Regression

Dr. Matthieu R Bloch

Wednesday October 06, 2021

Logistics

  • Assignment 4 assigned Tuesday, October 5, 2021

    • Includes a (small) programming component

    • Due October 14, 2021 (soft deadline, hard deadline on October 16)

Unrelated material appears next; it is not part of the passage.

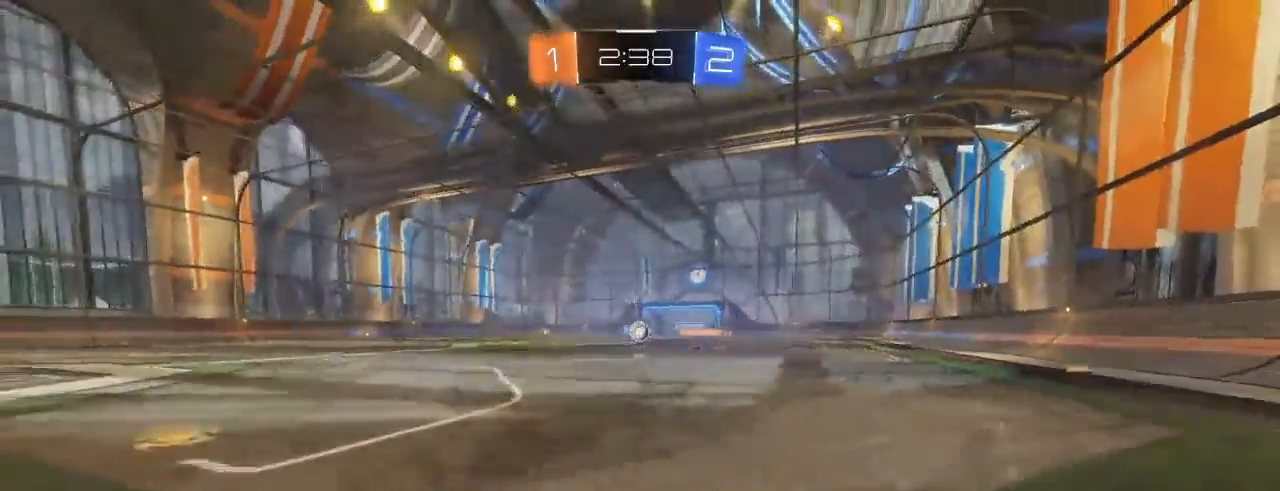
{"dt_ms": 500, "buttons": ["R2"], "left_stick": "center", "right_stick": "center", "events": [[383, "left_stick", "center"]]}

What’s on the agenda for today?

  • Last time: Least-square regression

  • Today

    • Solving linear least-square regression

    • Extension to infinite dimension

  • Reading: Romberg, lecture notes 8

Solving the least-squares problem

  • Any solution \(\bftheta^*\) to the problem \(\min_{\bftheta\in\bbR^d} \norm[2]{\bfy-\matX\bftheta}^2\) must satisfy \[ \matX^\intercal\matX\bftheta^* = \matX^\intercal\vecy \] This system is called normal equations
  • Facts: for any matrix \(\bfA\in\bbR^{m\times n}\)

    • \(\ker{\bfA^\intercal\bfA}=\ker{\bfA}\)

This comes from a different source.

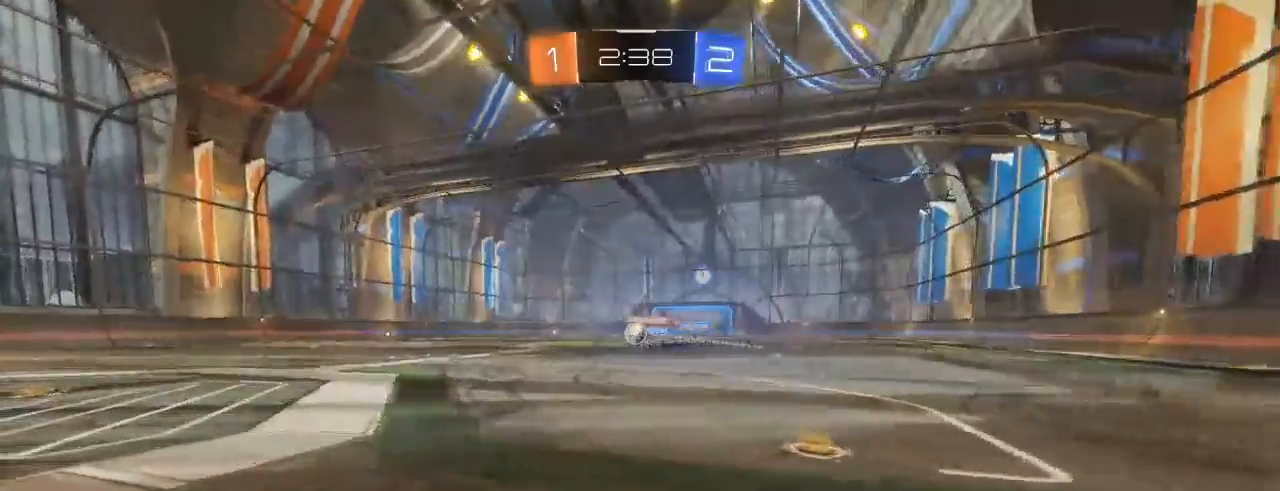
{"dt_ms": 500, "buttons": ["R2"], "left_stick": "center", "right_stick": "center", "events": [[333, "B", "down"], [350, "left_stick", "left"], [450, "B", "up"], [500, "left_stick", "center"]]}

    • \(\text{col}(\bfA^\intercal\bfA)=\text{row}(\bfA)\)

    • \(\text{row}(\bfA)\) and \(\ker{\bfA}\) are orthogonal complements

  • We can say a lot more about the normal equations

    1. There is always a solution
    2. If \(\textsf{rank}(\bfX)=d\), there is a unique solution: \((\matA^\intercal\matA)^{-1}\matA^\intercal \bfy\)
    3. if \(\textsf{rank}(\bfX)<d\) there are infinitely many non-trivial solution
    4. if \(\textsf{rank}(\bfX)=n\), there exists a solution \(\bftheta^*\) for which \(\bfy=\bfX\bftheta^*\)
  • In machine learning, there are often infinitely many solutions

Minimum norm 2 solutions

  • One reasonable to choose a solution among infinitely many is the minimum energy principle \[ \min_{\bftheta\in\bbR^d}\norm[2]{\bftheta}^2\text{ such that } \bfX^\intercal\bfX\bftheta = \bfX^\intercal\bfy \]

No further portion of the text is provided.